Subject specific learning outcomes and competences:
Theoretical and practical proficiency in design of secure information systems based on secure hardware devices. Ability to integrate secure devices (from smart-cards to hardware security modules) and identify weaknesses. Skill in thinking from an attacker's point of view and ability to use it for IS design. Theoretical and practical knowledge of essential attack categories.
Generic learning outcomes and competences:
Students start looking at information systems from an attacker's point of view. They also learn to identify potentially disasterous parts of information systems.
Syllabus of lectures:
  1. Introduction to secure hardware devices mentioning evolution, architectures, and applications.
  2. Side channels - their importance from the viewpoint of implementations, evaluations, and possible classification.
  3. Timing analysis from its beginning in 1996 till actual implementations and performed attacks including detailed descriptions and definitions of the conditions necessary for its application.
  4. Smart-cards - a separate lecture covering their design, electrical properties, communication protocols.
  5. Power and fault analyses represent powerful attacks on side channels available on smart-cards.
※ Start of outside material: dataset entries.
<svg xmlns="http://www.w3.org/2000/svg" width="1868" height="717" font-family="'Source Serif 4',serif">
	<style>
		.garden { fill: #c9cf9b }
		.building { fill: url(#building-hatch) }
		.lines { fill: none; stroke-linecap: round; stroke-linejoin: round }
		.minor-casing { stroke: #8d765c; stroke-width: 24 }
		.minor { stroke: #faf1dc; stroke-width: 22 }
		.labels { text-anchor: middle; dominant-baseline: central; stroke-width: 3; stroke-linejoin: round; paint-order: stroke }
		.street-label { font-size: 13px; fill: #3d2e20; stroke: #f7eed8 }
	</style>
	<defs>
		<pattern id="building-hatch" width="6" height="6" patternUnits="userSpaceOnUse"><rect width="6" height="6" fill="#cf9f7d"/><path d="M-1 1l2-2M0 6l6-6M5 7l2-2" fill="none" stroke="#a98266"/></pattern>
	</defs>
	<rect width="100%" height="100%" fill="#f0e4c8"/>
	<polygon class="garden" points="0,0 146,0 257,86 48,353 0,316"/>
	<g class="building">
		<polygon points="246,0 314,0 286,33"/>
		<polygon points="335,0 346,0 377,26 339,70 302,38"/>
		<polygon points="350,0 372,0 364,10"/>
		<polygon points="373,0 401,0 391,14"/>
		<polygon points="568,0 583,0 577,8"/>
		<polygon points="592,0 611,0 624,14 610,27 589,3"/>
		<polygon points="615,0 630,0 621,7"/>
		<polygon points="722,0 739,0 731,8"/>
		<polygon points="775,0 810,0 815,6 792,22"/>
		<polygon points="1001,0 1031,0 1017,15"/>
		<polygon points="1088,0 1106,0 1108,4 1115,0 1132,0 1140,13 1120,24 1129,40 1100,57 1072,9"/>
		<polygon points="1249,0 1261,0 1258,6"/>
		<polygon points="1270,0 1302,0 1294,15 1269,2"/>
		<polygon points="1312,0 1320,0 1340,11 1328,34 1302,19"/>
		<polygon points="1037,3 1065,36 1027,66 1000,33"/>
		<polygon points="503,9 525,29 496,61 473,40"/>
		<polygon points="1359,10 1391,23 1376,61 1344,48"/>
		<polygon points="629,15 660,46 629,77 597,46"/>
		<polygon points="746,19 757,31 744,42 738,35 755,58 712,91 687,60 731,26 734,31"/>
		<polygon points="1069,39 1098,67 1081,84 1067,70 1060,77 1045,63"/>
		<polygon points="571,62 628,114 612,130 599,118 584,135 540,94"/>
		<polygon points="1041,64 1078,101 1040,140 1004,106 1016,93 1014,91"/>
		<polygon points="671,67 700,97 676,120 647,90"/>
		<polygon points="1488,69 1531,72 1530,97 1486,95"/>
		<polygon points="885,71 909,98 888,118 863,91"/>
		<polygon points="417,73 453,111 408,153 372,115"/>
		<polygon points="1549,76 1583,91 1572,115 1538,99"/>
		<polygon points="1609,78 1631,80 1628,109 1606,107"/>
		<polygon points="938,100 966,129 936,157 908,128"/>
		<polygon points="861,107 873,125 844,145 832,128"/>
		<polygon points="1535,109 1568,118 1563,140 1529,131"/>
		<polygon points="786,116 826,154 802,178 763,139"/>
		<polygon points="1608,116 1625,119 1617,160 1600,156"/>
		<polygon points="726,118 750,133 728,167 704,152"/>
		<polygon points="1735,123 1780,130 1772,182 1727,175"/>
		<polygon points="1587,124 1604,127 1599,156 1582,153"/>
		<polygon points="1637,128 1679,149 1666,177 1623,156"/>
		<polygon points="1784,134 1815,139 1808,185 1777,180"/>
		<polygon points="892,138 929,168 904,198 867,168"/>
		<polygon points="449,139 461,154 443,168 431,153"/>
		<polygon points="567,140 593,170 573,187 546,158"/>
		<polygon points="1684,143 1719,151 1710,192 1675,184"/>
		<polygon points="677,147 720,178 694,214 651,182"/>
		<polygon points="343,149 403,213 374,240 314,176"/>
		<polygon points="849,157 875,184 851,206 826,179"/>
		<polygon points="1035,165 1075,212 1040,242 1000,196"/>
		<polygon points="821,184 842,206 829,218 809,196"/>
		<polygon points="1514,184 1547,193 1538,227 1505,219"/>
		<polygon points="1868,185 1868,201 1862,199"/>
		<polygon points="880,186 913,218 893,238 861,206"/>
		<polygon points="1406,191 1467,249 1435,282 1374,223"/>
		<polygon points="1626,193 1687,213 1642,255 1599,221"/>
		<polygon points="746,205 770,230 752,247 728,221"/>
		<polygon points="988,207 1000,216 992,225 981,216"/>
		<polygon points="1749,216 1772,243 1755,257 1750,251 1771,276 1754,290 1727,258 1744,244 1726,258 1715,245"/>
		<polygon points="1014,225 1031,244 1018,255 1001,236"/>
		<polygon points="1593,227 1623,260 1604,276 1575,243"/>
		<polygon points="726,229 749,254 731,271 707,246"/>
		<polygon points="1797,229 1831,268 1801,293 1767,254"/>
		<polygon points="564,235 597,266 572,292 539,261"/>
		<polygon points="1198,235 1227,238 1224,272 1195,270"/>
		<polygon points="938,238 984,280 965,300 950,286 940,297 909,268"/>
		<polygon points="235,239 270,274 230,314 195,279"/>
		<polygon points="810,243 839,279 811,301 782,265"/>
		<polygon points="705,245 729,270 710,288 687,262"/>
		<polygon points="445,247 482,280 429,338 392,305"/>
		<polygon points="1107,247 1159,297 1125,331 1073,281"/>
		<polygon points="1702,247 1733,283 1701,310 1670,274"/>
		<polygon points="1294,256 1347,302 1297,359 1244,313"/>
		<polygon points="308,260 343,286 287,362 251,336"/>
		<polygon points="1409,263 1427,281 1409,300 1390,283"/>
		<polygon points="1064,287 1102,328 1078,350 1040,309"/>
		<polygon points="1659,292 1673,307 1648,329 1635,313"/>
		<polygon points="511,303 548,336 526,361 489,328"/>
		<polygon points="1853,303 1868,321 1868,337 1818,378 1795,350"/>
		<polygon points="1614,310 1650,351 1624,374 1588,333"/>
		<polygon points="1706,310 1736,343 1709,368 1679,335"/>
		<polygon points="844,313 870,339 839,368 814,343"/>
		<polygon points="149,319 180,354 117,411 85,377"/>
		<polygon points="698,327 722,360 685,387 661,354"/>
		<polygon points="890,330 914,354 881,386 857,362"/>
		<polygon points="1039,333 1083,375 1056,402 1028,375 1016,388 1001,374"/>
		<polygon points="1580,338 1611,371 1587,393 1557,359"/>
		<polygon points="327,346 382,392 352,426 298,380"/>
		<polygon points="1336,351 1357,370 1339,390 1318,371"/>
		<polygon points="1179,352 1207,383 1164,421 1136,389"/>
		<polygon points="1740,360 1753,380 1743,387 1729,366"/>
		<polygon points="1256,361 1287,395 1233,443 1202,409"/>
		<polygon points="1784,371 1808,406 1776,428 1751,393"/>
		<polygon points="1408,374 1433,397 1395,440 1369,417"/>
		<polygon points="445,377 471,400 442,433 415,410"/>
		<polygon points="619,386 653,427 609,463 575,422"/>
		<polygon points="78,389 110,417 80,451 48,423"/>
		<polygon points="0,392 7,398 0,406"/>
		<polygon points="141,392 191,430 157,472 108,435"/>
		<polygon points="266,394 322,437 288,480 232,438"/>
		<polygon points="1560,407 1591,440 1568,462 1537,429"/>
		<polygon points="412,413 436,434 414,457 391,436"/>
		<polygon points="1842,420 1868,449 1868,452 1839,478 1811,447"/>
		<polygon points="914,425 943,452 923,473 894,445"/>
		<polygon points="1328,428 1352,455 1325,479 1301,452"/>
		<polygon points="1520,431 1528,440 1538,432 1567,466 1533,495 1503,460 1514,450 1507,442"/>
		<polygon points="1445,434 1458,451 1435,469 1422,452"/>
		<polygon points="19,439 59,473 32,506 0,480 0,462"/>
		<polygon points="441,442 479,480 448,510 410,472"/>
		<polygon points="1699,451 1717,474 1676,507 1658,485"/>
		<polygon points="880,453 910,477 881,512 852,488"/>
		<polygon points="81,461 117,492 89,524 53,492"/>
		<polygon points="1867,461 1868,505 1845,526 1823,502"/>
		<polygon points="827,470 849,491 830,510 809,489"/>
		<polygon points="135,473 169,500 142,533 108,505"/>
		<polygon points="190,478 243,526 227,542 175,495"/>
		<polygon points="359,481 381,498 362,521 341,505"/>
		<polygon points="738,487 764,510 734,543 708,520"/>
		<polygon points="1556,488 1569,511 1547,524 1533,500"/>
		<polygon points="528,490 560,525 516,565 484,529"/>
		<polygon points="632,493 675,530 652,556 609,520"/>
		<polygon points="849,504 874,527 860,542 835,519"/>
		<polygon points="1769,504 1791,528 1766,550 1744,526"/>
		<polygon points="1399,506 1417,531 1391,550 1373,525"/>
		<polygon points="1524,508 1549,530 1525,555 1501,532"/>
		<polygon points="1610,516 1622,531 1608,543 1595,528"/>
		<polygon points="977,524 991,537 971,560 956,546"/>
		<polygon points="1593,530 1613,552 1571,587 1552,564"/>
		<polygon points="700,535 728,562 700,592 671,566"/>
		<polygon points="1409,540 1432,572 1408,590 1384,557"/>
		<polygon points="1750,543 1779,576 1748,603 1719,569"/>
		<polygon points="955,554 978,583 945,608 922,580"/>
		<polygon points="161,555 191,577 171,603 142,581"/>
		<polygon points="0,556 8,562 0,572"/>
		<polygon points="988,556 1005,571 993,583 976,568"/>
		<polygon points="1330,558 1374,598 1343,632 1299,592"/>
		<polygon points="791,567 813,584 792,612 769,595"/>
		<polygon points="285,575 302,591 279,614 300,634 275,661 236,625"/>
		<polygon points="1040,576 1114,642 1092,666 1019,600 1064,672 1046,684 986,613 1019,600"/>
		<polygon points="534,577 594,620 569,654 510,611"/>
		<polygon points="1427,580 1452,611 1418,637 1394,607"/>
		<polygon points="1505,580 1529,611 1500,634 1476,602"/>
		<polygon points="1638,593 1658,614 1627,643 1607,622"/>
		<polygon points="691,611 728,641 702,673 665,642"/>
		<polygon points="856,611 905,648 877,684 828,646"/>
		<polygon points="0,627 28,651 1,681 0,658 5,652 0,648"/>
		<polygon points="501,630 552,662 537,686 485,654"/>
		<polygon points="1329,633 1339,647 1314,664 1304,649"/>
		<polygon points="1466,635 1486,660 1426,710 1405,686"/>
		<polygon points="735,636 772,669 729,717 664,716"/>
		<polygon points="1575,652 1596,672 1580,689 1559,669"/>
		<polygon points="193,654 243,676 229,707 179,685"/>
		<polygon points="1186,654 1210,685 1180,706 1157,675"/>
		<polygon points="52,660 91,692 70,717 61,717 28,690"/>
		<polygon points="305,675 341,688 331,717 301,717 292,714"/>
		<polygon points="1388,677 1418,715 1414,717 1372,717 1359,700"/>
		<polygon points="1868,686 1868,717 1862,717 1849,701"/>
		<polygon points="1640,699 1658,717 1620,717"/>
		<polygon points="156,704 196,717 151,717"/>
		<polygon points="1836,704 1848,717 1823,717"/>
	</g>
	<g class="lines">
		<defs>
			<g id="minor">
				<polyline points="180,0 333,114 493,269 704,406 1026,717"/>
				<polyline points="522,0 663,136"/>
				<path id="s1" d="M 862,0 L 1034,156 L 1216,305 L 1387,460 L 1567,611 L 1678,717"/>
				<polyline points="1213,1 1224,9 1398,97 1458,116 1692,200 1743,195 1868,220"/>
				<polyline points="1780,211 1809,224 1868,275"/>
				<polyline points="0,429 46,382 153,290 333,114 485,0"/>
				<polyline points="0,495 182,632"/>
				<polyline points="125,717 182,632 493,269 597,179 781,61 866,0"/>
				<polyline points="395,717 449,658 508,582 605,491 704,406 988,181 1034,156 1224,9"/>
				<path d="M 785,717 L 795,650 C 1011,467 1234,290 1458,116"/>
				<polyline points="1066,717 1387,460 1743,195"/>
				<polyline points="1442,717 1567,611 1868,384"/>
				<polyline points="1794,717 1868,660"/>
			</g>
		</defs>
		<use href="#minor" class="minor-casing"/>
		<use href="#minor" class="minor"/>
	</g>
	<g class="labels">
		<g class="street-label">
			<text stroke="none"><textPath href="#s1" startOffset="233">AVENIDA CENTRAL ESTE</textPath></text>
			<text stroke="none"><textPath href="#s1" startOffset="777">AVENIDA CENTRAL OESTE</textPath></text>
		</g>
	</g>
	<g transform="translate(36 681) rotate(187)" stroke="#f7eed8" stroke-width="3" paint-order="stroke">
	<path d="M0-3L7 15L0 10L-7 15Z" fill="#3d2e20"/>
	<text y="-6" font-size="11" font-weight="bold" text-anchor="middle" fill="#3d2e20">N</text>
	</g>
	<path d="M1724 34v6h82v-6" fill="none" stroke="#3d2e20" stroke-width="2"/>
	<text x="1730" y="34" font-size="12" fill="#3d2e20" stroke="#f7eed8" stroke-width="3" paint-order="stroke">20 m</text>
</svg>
  6. Protection of devices against side channels, various approaches to protection, principles, influence on functionality of the devices.
  7. TEMPEST - description of the program, principles, evolution, results.
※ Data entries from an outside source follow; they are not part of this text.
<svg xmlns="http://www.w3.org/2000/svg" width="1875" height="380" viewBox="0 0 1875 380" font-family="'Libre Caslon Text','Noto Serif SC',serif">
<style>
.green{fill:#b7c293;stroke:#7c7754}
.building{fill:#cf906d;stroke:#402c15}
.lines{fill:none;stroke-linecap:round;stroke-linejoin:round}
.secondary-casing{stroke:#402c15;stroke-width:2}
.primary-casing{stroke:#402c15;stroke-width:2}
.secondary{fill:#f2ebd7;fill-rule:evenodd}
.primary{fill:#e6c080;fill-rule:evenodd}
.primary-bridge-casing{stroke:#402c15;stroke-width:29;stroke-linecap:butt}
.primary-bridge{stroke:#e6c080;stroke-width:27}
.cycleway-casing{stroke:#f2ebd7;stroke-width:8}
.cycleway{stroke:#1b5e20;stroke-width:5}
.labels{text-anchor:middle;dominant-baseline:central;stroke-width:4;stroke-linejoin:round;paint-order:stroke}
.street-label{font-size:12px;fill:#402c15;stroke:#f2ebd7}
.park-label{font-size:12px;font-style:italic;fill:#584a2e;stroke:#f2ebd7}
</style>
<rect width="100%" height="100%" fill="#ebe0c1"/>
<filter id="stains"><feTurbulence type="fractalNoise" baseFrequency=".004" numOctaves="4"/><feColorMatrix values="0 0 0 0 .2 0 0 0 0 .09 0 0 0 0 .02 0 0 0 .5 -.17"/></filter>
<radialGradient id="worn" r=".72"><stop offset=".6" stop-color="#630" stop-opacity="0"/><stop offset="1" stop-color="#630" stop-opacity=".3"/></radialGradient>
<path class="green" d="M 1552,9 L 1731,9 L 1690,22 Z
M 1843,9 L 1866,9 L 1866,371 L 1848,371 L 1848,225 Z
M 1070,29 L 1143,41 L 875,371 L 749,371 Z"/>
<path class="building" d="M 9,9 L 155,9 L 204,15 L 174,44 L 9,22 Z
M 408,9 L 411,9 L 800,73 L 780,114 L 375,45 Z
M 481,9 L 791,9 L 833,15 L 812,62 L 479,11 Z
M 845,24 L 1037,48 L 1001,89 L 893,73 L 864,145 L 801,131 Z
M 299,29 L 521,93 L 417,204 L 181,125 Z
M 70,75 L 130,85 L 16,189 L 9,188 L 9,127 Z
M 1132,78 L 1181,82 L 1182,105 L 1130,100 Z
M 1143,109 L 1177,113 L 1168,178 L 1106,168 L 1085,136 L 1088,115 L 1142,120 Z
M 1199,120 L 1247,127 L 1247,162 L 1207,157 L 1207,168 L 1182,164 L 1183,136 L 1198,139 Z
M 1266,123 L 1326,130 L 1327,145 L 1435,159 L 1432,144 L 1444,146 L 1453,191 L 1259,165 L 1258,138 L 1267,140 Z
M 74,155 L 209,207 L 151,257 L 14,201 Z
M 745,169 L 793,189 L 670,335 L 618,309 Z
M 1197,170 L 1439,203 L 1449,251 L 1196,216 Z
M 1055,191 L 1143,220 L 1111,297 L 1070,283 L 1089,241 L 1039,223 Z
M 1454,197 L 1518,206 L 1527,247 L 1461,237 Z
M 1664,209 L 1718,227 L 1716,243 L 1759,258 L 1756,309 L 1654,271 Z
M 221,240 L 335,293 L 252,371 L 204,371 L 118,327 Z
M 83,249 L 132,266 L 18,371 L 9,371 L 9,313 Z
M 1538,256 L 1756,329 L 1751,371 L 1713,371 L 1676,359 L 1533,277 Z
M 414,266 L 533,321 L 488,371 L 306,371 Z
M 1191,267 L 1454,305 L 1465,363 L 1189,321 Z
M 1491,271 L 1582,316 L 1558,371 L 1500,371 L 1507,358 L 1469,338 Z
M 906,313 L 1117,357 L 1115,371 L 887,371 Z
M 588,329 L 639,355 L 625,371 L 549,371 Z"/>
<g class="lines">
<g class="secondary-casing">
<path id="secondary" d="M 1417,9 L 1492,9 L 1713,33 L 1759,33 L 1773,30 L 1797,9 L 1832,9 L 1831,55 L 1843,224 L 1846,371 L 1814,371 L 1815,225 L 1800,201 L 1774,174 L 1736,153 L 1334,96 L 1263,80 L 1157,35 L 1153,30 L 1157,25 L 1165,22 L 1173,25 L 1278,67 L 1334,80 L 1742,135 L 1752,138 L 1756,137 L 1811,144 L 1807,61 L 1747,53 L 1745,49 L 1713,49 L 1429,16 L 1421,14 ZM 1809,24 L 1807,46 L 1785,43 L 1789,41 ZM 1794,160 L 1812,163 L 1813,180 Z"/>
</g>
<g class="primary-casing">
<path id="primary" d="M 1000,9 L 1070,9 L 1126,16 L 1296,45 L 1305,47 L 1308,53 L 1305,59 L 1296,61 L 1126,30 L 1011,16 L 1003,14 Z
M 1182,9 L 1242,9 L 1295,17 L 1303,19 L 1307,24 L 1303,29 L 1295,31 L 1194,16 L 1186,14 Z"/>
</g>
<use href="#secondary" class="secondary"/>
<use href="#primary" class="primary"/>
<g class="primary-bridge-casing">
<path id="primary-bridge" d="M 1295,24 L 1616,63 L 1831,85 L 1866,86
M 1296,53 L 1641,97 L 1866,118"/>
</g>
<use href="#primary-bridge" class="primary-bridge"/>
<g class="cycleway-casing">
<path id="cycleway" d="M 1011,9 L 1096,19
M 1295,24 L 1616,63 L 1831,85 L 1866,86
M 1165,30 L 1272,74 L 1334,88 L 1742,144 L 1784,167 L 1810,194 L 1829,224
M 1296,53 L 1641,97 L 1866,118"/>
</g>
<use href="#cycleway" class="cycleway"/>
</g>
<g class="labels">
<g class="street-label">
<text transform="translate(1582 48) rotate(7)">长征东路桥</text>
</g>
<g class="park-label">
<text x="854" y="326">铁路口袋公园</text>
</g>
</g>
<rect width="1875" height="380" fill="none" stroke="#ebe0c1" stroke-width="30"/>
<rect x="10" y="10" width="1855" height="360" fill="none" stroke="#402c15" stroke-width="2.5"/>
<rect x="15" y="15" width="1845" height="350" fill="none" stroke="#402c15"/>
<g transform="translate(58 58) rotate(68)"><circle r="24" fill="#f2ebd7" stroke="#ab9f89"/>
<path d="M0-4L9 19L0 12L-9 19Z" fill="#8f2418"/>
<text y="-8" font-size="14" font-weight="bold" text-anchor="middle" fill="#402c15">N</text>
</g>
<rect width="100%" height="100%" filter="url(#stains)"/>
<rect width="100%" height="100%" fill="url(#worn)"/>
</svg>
  8. Hardware security modules (HSM) and their evolution, main applications including examples of deployment and design of protocols based on HSMs.
  9. Definition of API, attacks on API - part I will follow attacks on basic cryptographic interfaces.
  10. Definition of API, attacks on API - part II oriented primarily toward banking applications and specialised functions.
  11. Definition of API, attacks on API - part III will cover asymmetric cryptography and its implementations (e.g. PKCS#11) and known attacks.
  12. How to design API, demonstration of errors and the course wrapping-up.
Syllabus - others, projects and individual work of students:
3 projects solved in singles:
  1. timing analysis
  2. fault analysis
  3. an attack on API
Fundamental literature:
  1. Menezes, A.J., van Oorschot, P., Vanstone, S.: Handbook of Applied Cryptography, CRC Press Series on Discrete Mathematics and Its Applications, Hardcover, 816 pages, CRC Press, 1997.
  2. Bond, M. K.: Understanding Security APIs, PhD. thesis, Cambridge 2004.
  3. Rankl, W., Effing, W.: Smart Card Handbook, John Wiley and Sons, pp. 1120, 3rd edition, 2004.
Study literature:
  1. Hanacek, P., Staudek, J.: Bezpecnost informacnich systemu, USIS, Praha, 2000, s. 127, ISBN 80-238-5400-3.
  2. Menezes, A.J., van Oorschot, P., Vanstone, S.: Handbook of Applied Cryptography, CRC Press Series on Discrete Mathematics and Its Applications, Hardcover, 816 pages, CRC Press, 1997, available on http://www.cacr.math.uwaterloo.ca/hac/
  3. Savard, J. J. G.: A Cryptographic Compendium, 2000, available on WWW.
Progress assessment:
Control of the study is performed via mid-term exam, completion of due course projects, and final exam. Evaluation of projects is based on the completeness and correctness of the delivered solutions.